**ЗАДАНИЕ:** Продолжите рассказ о заседаниях собора и обсуждении послания Льва, начав сразу после фразы «Согласие было всеобщее».

**ОТРЫВОК:**

──────────────────────────────

«...Иисус Наставник, помилуй нас!»

Напомню самые главные моменты. Еще 8 октября объявлено, что следующее заседание будет посвящено догматическому вопросу. Отцов приглашали изложить учение церкви во всей чистоте, имея пред очами только страх Божий. Второе заседание было лишь 10 числа. Дана была, следовательно, возможность обдумать, посоветоваться, подготовиться к обсуждению вопроса, хотя еще до собора отцы должны были сделать все необходимые справки. 10 октября большинство отцов принимает послание Льва, как православное. Тем не менее, меньшинство заявляет свое недоразумение относительно трех мест его. Это недоразумение разъясняется и устраняется. Однако, меньшинство просит срока для обсуждения и размышления. Этот срок дают им. Архиепископу Анатолию предложено составить комиссию из наиболее опытных богословов, с которою и должны совещаться все сомневающиеся. Сановники требуют, чтобы эти совещания велись именно частно, а не на открытых заседаниях собора. Таким образом, нет не только грубого насилия над религиозною совестью, но заботливо отстраняется даже то неотразимое нравственное давление, которое может производить на слабые натуры согласие огромного большинства. Лишь 17 {стр. 313} октября, через 6 дней, последовало второе чтение послания Льва. Все изъявили согласие. Даже сомневавшиеся коллективно заявили, что их недоразумения устранены теперь совершенно. Но деятельность комиссии продолжается. Лишь через 4 дня, 22 октября, прочитан проект όρος'a, вероопределения, — проект, обсужденный предварительно, встретивший общее, по-видимому, согласие. Но — находятся возражающие, и они высказывают [свои возражения] совершенно свободно. На совесть этого меньшинства не сделано никакого давления. Большинство не согласно удовлетворить этим заявлениям, но император настаивает, чтобы текст вероопределения обсудили еще лишний раз. Это неприятно для многих, но это, очевидно, лишь деликатная предосторожность, а не насилие, даже не давление на большинство, потому что император поставил на выбор три альтернативы, какие были неизбежны, если хотели дойти до цели. Наконец, прочитан в тот же день пересмотренный текст, и не встретил ни одного возражения. Согласие было всеобщее.

──────────────────────────────

**ПРИВЕДЁННЫЕ ЗАПИСИ:**

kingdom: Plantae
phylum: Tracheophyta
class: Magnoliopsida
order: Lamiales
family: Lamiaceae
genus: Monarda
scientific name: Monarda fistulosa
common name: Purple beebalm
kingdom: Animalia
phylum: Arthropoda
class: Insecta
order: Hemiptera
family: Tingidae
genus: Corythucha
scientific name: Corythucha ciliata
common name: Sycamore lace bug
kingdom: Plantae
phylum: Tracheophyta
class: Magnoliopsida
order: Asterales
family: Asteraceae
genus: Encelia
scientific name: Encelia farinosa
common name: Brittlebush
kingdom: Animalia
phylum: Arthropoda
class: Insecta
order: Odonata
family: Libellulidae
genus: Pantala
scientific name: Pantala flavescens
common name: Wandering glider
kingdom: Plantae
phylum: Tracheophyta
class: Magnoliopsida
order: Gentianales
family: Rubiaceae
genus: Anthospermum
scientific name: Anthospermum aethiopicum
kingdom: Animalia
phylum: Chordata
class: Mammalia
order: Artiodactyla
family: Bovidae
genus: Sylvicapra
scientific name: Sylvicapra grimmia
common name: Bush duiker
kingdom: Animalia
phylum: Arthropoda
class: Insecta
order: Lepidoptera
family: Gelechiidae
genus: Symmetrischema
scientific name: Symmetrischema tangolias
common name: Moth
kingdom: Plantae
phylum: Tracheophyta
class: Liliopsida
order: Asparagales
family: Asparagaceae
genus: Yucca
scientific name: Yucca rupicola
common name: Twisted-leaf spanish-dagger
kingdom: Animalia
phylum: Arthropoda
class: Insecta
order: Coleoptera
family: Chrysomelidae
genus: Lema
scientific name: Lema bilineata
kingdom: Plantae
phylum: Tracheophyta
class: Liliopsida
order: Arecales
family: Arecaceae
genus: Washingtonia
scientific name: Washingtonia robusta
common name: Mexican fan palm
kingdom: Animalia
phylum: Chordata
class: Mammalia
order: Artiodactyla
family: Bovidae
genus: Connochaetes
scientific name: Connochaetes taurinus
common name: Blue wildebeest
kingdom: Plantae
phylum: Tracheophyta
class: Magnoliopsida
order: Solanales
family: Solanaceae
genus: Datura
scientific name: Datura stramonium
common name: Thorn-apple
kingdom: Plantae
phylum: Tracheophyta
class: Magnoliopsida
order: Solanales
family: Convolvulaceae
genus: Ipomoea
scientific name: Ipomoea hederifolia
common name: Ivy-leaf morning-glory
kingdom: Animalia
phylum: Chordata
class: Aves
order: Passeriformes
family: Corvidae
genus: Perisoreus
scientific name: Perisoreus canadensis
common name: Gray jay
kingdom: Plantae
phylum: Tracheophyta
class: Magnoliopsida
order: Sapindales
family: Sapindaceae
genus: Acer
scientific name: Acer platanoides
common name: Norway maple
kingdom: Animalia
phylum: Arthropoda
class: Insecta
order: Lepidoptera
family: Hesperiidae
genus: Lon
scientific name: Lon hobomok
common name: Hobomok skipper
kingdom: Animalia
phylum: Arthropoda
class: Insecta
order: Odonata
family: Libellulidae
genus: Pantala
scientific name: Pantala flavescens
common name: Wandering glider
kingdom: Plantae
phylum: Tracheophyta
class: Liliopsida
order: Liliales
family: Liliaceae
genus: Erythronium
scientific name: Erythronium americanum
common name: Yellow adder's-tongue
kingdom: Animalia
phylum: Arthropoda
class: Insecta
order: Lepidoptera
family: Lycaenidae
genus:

──────────────────────────────

**ОТВЕТ НА ЗАДАНИЕ:**
История не имеет свидетельств ни об одном соборе, где бы дело велось с такою осмотрительностью, где было бы приложено столько забот, чтобы всякое заявление было уважено, чтобы все было построено на крепкой основе свободного, разумного религиозного убеждения. Император был, поэтому, вправе смотреть с самыми радужными надеждами на следствия собора. «Пусть замолкнут теперь всякие неблагоговейные (profana) состязания. Лишь совершенно нечестивый может оставлять за собою право личного мнения по тому вопросу, о котором согласно подали свой голос столько священников, лишь совершенно безумный может среди ясного, белого дня искать искусственного обманчивого света, и кто поднимает какие-нибудь дальнейшие вопросы после того, как истина найдена, тот ищет заблуждения (mendacium)».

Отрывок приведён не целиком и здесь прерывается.